Unfortunately for me, the economy is in the fucking toilet, thanks Bush, I blame you for this mess we're in, you fucking moron. So, in all reality, I may have to do some settling. In all likelihood, I will. And that sucks. Because what I want in life is to spend time with my kid; do work that stimulates me; and feel like I've given something good to the world. Instead, if I'm not careful I could easily end up pushing some sort of drivel through some sort of chain of command, as some sort of white collar workhorse.

I jerked around during my 20s instead of launching a firm career plan. Because of that, now, at almost 40, I have only a few years experience in a dying industry where all my competition for jobs are younger than me, and don't have children.

As a kid all I was ever told about working was, "You gotta have a job. If you are married and have children, you need to have something to fall back on." Nobody ever told me that work should be interesting, or passionately motivate me.

I didn't figure that out until I was in my 30s and so then I started down a career path in journalism, which was cut short by a dying economy, which was killing an industry that was being ruined by idiots who don't understand technology.

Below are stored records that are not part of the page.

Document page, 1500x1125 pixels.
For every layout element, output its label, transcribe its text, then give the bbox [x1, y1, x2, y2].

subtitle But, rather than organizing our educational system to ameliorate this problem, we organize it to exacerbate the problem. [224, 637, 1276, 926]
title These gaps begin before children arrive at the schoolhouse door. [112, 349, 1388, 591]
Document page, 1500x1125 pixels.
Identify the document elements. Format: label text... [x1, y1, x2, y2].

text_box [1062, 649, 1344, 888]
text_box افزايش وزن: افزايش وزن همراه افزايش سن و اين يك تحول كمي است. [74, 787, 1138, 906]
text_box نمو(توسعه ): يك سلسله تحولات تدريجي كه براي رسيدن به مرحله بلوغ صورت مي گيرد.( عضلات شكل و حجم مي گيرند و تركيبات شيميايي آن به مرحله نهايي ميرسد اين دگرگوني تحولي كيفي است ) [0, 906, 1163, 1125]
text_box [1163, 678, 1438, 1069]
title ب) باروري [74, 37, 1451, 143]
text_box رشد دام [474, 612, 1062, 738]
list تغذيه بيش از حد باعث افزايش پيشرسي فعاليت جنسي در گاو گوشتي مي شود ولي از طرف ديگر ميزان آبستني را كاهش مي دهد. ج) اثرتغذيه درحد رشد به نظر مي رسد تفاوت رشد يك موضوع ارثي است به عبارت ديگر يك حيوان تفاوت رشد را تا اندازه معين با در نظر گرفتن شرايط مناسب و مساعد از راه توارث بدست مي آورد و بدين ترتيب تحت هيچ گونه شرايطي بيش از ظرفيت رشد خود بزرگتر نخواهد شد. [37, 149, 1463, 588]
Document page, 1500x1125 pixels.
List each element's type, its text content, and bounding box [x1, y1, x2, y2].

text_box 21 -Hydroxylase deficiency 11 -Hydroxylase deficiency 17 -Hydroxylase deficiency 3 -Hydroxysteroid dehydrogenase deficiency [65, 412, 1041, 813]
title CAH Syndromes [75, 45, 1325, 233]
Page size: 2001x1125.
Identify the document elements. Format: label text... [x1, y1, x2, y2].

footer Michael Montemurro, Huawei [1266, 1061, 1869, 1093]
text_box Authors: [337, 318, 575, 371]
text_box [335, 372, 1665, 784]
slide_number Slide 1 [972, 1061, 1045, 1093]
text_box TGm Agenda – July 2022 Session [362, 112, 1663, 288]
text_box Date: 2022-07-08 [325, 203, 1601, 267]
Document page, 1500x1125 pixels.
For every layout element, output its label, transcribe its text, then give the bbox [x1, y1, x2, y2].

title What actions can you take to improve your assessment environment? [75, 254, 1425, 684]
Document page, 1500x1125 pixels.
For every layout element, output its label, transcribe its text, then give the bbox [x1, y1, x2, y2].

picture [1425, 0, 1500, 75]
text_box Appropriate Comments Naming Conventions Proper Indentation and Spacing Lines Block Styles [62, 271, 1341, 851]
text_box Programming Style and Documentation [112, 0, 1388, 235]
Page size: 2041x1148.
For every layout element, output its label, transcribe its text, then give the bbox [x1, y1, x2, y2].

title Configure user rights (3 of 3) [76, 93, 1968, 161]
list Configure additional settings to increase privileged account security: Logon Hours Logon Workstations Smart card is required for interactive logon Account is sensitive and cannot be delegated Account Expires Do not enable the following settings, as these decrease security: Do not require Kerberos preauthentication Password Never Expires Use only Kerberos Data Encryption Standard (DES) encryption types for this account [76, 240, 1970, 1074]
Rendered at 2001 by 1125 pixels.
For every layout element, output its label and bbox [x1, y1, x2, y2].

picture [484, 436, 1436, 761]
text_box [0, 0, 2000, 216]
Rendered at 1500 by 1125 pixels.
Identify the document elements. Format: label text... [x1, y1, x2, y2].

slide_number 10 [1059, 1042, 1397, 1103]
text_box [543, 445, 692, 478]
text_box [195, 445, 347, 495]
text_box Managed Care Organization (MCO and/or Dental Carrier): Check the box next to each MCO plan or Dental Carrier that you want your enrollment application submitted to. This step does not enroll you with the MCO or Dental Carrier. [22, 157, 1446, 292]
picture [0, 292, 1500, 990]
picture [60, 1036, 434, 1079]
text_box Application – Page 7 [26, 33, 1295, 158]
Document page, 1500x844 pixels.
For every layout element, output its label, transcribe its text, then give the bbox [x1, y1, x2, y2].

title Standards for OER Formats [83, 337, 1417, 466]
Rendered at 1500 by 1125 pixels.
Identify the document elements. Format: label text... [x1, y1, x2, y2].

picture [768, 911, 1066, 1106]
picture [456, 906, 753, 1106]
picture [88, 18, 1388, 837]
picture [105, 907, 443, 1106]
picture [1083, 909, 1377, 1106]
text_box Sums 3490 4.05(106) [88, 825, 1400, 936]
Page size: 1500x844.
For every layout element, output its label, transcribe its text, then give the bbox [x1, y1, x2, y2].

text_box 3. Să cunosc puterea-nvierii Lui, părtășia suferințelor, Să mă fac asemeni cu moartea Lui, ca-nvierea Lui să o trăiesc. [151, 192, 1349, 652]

The current society is not forgiving. Competition is stiff for crappy jobs. Jobs that I don't even want, and have little chance to go anywhere even if I got one of them. When I was young, I always thought that if you wanted to work, you could work. I was too young during the recession in the 80s to realize what was going on. Plus, nobody in my family got laid off, so it didn't hit home for me.

As a young married woman in the 90s, the economy was good. My husband was in the military, so we never worried about him losing his job, and I always managed to find work.

So what do I do? I don't know yet. I have more thoughts on all of this, but I am going to stop for now and pick it up later. Or not. Which is pretty much my M.O.

For those of you who are following my series on Attachment Theory, I apologize for not posting this week. I'll pick it back up on Monday.